Carding wool with a drum carder

From September 2009

There are many methods for getting a job done, and this is my way of drum carding a wool fleece. The wool is Romney, a medium wool, with locks ~5″ long, shades of gray with reddened, sunburnt tips. The tips are sound (meaning they don’t crumble into mush when twisted between my fingers) so I won’t cut them off – I like the subtle shading they add to the finished yarn and keep weathered tips like these whenever I can.

Wool fleece, unless it is very clean, will be full of tiny flecks of stuff (VM, dirt, grit, powdered poo, etc.) so it’s a good idea to pick and card outside or at least in a well-ventilated room. A dust mask is a good idea, too – remember that many of our ancestors died from congested lungs from working with wool and other fibers.

First, gather your equipment –

My drumcarder is a Strauch Petite and the accessories are, from left to right: doffer, dabber brush, and a knuckle-saving batt picker. I don’t have the special brush attachment. Canine supervisor and MP3 player are optional.

Next gather your wool –


Laying on the carder is a handful that has been picked, which is just a fancy word for pulling the locks apart with your hands, letting any loose VM fall to the floor. To the left is a handful of washed locks. Some people drum card raw wool, but I find that it just gums up the carder and is gritty to spin so I prefer to wash first, card and then spin.

Continue to tease apart locks until the platform is full, and then start slowly turning the crank clockwise –

The wool will be caught by the smaller drum and fed onto the larger drum. Any fibers that get stuck in the smaller drum are garbage, so don’t worry if you get a bit of build-up there – it’s the job of that smaller drum to filter out short bits and large VM pieces that you missed while picking.

As the wool feeds onto the large drum you may notice bits of short fibers sticking out from the drum –

Pull these off and discard. The beauty of cranking slowly is that you can remove any imperfect strands and VM that the carder sorts out for you.
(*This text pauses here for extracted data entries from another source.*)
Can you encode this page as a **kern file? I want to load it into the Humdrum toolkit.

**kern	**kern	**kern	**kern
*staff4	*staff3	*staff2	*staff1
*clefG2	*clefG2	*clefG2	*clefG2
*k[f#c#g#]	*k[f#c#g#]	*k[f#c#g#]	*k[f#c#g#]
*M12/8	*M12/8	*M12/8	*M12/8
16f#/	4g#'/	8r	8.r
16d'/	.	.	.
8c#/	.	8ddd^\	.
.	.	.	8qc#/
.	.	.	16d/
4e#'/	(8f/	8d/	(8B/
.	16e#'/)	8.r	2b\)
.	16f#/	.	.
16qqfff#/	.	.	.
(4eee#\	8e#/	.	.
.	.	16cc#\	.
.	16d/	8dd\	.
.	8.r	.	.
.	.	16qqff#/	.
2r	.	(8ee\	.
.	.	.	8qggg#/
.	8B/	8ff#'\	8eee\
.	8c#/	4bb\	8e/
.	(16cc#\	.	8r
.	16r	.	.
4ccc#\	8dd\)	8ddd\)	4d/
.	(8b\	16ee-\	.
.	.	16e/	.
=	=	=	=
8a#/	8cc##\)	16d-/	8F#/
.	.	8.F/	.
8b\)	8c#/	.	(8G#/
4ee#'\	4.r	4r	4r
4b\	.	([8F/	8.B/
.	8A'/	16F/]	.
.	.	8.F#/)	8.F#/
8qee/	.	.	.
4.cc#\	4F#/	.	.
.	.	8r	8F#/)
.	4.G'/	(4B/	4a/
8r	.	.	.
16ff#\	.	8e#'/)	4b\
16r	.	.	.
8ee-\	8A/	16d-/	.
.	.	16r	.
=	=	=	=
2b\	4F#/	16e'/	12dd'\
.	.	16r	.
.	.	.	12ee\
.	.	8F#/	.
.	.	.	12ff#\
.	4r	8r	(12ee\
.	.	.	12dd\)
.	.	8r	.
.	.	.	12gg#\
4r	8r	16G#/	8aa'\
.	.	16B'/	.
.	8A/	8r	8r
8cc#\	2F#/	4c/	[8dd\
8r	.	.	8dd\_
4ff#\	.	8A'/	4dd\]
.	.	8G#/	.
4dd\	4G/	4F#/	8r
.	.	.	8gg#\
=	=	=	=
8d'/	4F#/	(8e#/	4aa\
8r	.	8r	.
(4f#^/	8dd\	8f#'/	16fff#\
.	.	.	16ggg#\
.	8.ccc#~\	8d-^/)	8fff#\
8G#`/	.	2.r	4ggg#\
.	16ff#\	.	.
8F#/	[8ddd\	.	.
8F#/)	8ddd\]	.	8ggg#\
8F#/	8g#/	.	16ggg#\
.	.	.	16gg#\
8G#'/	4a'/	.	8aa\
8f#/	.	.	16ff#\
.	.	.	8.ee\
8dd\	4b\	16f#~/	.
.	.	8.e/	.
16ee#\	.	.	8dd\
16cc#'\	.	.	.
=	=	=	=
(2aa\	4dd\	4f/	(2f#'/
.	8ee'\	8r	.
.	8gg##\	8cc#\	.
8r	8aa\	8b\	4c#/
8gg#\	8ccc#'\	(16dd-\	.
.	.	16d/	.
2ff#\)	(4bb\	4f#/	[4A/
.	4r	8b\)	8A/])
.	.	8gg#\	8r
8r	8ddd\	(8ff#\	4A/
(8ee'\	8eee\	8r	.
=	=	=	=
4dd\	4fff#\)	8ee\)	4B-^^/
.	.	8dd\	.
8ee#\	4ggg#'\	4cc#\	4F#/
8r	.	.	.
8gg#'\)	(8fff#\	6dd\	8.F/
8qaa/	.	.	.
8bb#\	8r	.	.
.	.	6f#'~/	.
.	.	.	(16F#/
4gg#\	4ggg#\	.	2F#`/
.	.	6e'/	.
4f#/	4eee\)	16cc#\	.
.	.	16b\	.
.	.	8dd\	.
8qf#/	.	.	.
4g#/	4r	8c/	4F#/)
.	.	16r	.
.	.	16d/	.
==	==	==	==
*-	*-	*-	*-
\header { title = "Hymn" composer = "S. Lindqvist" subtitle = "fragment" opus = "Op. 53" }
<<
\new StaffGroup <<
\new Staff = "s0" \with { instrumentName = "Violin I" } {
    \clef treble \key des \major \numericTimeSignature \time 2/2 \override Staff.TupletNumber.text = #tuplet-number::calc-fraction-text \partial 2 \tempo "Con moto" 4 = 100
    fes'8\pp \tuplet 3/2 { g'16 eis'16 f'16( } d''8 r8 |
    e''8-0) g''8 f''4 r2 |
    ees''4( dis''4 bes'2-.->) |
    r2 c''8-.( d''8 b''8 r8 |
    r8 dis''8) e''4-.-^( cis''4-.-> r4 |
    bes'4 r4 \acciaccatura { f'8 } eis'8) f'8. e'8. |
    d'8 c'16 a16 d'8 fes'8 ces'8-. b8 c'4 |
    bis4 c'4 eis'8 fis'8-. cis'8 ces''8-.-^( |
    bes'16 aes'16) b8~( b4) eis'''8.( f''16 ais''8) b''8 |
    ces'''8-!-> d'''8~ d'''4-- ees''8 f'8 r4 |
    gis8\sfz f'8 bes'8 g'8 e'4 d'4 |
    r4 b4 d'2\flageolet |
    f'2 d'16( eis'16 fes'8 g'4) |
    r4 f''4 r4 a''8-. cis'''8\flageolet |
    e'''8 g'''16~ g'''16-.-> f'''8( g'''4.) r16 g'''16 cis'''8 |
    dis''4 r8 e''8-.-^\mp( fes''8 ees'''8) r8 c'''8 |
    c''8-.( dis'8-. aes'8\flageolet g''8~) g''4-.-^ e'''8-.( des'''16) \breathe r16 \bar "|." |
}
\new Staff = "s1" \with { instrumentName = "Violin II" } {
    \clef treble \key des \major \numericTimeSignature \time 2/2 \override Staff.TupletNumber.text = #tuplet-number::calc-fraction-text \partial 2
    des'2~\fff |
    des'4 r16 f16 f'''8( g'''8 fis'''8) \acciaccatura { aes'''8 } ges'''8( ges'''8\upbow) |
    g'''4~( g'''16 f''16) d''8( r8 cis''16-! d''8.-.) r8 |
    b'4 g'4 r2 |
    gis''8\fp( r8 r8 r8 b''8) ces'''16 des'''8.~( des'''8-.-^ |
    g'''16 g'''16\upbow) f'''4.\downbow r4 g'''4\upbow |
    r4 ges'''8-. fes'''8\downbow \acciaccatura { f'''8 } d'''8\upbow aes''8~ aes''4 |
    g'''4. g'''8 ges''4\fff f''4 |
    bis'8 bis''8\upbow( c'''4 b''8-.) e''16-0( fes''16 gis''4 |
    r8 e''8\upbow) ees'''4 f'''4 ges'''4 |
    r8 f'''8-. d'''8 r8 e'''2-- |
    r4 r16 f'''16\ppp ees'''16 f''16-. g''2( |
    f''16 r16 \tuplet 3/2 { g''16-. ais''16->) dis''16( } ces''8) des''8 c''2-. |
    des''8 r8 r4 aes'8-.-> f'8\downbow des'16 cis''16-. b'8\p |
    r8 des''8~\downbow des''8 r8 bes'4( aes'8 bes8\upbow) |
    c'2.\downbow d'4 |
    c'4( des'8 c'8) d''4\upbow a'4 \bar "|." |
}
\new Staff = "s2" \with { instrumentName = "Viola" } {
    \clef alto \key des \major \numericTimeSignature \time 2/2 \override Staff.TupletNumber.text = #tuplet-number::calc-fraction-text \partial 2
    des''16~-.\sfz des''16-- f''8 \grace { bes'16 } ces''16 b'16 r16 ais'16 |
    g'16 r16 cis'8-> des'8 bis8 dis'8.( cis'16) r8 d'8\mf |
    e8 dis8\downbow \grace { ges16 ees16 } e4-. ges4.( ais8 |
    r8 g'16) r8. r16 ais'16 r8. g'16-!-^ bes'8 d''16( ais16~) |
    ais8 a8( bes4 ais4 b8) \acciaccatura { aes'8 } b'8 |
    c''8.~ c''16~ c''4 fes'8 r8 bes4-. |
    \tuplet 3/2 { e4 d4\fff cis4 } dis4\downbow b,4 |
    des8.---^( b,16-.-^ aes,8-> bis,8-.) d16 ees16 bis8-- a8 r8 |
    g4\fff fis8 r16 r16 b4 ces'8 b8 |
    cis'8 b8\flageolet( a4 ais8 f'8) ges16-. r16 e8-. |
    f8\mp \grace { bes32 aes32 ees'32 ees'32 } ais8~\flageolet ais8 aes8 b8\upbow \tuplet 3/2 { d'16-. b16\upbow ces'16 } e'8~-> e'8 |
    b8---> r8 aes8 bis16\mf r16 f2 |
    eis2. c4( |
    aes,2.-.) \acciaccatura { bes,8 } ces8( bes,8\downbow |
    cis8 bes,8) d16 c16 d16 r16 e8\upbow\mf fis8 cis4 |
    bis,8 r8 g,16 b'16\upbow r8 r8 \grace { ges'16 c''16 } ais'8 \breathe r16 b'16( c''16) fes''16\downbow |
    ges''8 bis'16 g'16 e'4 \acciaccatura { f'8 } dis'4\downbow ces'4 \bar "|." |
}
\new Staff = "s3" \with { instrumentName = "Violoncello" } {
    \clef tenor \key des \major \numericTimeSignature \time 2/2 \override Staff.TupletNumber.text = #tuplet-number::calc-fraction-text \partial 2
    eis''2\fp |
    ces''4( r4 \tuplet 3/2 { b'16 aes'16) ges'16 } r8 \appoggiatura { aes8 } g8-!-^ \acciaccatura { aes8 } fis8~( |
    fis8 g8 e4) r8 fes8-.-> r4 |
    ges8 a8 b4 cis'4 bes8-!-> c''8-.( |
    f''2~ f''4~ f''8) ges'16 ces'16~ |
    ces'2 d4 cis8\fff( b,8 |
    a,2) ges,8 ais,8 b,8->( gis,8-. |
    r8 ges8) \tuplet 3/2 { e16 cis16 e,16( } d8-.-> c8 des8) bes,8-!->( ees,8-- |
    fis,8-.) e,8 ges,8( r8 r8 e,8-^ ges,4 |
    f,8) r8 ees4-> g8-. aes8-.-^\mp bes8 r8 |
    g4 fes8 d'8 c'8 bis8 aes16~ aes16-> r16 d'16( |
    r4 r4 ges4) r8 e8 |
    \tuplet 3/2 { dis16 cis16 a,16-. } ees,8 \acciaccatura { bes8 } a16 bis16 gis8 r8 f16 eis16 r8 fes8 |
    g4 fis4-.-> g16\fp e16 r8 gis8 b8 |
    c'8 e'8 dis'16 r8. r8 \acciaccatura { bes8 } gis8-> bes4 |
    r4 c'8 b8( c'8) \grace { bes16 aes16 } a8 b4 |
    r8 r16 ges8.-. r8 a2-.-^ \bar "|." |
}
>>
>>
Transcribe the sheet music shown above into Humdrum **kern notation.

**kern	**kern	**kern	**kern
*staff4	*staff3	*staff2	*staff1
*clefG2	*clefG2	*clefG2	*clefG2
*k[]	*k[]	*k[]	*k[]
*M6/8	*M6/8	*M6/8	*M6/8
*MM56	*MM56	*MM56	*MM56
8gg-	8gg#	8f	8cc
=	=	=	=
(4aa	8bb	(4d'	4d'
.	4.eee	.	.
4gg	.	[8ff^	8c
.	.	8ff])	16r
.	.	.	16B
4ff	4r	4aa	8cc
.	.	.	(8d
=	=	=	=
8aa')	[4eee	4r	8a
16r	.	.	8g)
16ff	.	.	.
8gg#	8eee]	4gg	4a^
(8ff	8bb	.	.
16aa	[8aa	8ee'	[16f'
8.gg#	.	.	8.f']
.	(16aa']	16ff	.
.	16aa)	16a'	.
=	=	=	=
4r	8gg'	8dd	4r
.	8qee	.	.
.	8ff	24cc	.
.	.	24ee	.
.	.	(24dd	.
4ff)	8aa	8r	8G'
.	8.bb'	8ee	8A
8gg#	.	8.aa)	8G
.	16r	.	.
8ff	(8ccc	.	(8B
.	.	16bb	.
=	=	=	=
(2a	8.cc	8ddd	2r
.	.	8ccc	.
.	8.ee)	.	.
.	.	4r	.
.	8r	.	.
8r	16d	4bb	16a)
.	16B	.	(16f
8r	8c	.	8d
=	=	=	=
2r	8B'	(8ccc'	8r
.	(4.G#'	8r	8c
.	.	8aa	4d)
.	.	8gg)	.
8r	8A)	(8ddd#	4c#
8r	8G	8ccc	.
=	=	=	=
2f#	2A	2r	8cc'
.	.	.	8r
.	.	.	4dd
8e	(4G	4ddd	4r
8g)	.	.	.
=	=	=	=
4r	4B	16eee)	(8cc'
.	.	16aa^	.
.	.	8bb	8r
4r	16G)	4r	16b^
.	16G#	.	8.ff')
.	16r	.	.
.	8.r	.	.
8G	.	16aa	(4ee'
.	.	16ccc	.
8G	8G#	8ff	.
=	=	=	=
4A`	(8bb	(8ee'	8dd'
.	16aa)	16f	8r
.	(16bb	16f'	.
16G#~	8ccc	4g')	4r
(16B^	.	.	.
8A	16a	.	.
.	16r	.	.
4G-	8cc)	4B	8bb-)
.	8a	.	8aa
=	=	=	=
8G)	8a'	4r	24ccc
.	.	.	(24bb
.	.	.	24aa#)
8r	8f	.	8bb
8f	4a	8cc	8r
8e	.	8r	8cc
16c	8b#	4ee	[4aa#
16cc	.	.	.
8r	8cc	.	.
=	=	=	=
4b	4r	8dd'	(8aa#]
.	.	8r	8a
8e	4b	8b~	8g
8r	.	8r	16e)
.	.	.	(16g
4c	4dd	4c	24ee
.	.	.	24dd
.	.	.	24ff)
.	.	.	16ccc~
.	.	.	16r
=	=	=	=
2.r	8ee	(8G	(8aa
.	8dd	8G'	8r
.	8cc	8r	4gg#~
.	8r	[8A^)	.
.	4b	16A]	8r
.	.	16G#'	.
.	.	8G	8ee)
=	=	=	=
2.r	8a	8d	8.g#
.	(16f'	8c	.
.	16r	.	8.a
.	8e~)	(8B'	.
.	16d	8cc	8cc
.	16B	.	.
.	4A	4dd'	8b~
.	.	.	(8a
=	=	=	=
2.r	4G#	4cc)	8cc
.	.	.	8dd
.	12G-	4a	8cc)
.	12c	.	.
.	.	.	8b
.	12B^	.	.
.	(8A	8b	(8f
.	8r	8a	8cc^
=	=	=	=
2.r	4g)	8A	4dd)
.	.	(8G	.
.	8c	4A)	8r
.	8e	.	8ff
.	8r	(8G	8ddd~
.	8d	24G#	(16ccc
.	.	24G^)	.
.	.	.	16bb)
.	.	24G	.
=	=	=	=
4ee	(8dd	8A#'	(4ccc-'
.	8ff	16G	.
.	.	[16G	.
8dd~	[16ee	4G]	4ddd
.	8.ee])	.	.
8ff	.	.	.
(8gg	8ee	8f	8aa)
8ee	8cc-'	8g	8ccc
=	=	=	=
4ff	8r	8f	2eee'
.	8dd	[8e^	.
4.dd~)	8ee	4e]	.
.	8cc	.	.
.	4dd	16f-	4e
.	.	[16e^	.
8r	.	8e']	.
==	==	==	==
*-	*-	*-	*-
Periodically use the dabber to smooth the fibers down into the larger drum –

This will allow you to get more wool onto the drum, creating larger batts, as well as smoothing things along so you can get away with making fewer passes through the carder.

All smooth now –

Continue feeding picked fiber into the carder, moving it to the left or right to evenly fill up the larger drum. When the teeth are full –

It’s time to take the batt off for another pass through. Use the batt picker and pull up about an inch of wool at a time where the carding cloth has a gap –

Some people use an old metal knitting needle, but I find that I end up with skinned knuckles that way. Continue across until the whole gap has been exposed and the batt is loose to the right –

Grab the batt in one hand –

And slowly pull it free of the larger drum. It will fluff up amazingly –

It already looks pretty smooth, and maybe you like your yarn with a bit of “character” and can stop carding now. I prefer to run my wool through twice, and here’s how I do the next pass:

First, use the doffer to pull any fibers off the larger drum that didn’t peel off with the main batt –

This little bit of wool can be run through the carder again. Use the doffer to clean off the smaller drum, too, discarding that wool.

Now you’re ready to begin again.

Split the batt in half down the middle –

And then split one half into narrow strips, about 2″ wide –

Feed these strips into the carder, one by one, working from one side to the other as the cloth fills up –

Once all of the strips have been fed in (again, pull off any short fibers that show up and remove any VM that the larger drum picks out) it’s time to use the dabber one last time to smooth everything out and remove the finished batt. As before, pick the batt apart at the gap in the carding cloth and grasp the loose end in one hand –

But this time, keep the ends nice and neat, bunching them towards the center to roll off a compact batt –

Roll the batt tightly against the carding cloth, keeping it as compact as possible. Turn the handle as required to keep things moving along.

The finished batts store very nicely in a paper grocery sack –

Don’t forget to clean both drums before starting your next batt –

And that’s all there is to it!

To spin from a drum carded batt, simply unroll it, tear off a strip about 2″ wide and start spinning from one end. Some people like to pull the fibers through a diz to make a long strand of roving. Spinner’s choice!